Conjunct consonants (संयुक्त अक्षर) — Two consonants fused by a virama (्), for example क्ष, त्र, ज्ञ, प्र. These appear mainly in Sanskrit-origin vocabulary which is significantly harder for younger readers. This is the single biggest marker of Hindi difficulty and has no equivalent in English.

Devanagari syllable rules — Every Hindi consonant carries an implicit /a/ vowel unless killed by a virama. Standard English syllable-counting rules are completely blind to this.

HRS Formula

HRS = 206.0
      − (60.0 × avg syllables per word)
      − (1.8  × avg words per sentence)
      − (70.0 × conjunct density)
      − (8.0  × matra complexity)

HGL Formula

HGL = 17.2 − (HRS × 0.14)   →   CBSE Class 1 to College+

HCI Formula

HCI = 0.40×syllable_score + 0.20×sentence_score + 0.25×conjunct_score + 0.15×matra_score

Open Research Directions

This package provides a baseline.

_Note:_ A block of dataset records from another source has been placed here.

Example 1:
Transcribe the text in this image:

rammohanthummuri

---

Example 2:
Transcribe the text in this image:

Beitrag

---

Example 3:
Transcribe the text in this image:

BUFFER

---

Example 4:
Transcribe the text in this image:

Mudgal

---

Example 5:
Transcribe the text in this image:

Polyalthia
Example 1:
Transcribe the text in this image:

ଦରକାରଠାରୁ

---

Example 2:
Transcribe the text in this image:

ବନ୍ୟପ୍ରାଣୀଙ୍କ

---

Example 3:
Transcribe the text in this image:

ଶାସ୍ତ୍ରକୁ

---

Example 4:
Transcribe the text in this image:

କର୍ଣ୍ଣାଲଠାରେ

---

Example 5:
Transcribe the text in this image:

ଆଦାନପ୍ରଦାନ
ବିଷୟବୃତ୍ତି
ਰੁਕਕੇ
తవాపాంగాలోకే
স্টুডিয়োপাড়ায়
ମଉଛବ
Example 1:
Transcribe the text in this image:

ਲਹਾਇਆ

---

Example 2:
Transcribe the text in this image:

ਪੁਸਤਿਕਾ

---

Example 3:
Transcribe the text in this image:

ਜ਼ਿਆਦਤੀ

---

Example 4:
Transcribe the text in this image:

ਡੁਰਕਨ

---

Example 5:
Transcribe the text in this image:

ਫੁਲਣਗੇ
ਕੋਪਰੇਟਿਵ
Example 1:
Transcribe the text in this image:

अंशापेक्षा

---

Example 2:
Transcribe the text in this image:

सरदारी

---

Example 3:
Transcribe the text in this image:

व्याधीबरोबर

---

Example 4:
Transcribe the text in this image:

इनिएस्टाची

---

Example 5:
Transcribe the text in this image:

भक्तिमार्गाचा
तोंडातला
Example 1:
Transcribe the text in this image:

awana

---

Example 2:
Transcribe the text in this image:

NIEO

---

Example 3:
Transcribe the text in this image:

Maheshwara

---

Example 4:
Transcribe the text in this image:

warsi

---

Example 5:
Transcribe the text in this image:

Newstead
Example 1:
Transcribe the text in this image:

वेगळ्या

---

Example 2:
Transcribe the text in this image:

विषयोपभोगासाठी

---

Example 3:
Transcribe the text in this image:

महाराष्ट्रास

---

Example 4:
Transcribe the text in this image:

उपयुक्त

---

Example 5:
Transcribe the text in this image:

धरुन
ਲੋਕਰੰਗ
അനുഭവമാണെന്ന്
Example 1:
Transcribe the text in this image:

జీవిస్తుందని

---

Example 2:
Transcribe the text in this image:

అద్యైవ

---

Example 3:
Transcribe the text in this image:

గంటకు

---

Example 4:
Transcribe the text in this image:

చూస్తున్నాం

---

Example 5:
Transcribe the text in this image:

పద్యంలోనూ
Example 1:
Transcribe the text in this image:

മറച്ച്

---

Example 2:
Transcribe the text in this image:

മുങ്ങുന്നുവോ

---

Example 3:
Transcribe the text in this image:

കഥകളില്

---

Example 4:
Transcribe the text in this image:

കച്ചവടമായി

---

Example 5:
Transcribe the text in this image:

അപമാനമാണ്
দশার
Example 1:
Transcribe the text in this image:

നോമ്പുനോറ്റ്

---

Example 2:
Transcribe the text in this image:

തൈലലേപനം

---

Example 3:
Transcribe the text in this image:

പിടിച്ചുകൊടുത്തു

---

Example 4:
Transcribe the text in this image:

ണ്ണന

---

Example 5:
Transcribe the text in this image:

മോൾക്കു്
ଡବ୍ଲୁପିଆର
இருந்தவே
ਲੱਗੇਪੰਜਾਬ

The following are open problems suitable for M.Tech dissertation or research paper:

  • Corpus validation : calibrate formula weights against human-graded Hindi texts (teacher-labeled data)
  • Domain calibration : news vs. textbooks vs. legal vs. social media have different norms
  • Hinglish (code-mixed) : no readability tool handles Hindi-English mixed text yet
  • Extension : Bengali, Marathi, Gujarati use the same Devanagari script family
  • ML-based approach : fine-tune IndicBERT for readability regression and compare against this baseline

Running the Tests

git clone https://github.com/Erprabhat8423/hindi-readability.git
cd hindi-readability
python tests/test_all.py
# Tests: 38/38 passed ✓

Project Structure

hindi-readability/
├── hindi_readability/
│   ├── __init__.py      # Public exports
│   ├── script.py        # Devanagari Unicode analyser
│   ├── formulas.py      # HRS, HGL, HCI implementations
│   └── scorer.py        # ReadabilityScorer public API
├── tests/
│   └── test_all.py      # 38 tests
├── pyproject.toml
└── README.md

Changelog

v0.2.0

  • Improved README with full API docs, real examples, formula explanations
  • Added HRS score table with CBSE level names in English
  • Added open research directions section for dissertation reference

v0.1.0

  • Initial release — HRS, HGL, HCI formulas
  • ReadabilityScorer with 5 public methods
  • 38 tests passing, zero external dependencies

Citation

@software{hindi_readability,
  author    = {Prabhat Chaudhary},
  title     = {hindi-readability: The First Python Package for Hindi Text Readability},
  year      = {2026},
  version   = {0.2.0},
  publisher = {PyPI},
  url       = {https://pypi.org/project/hindi-readability/}
}

License

MIT — free for academic and commercial use.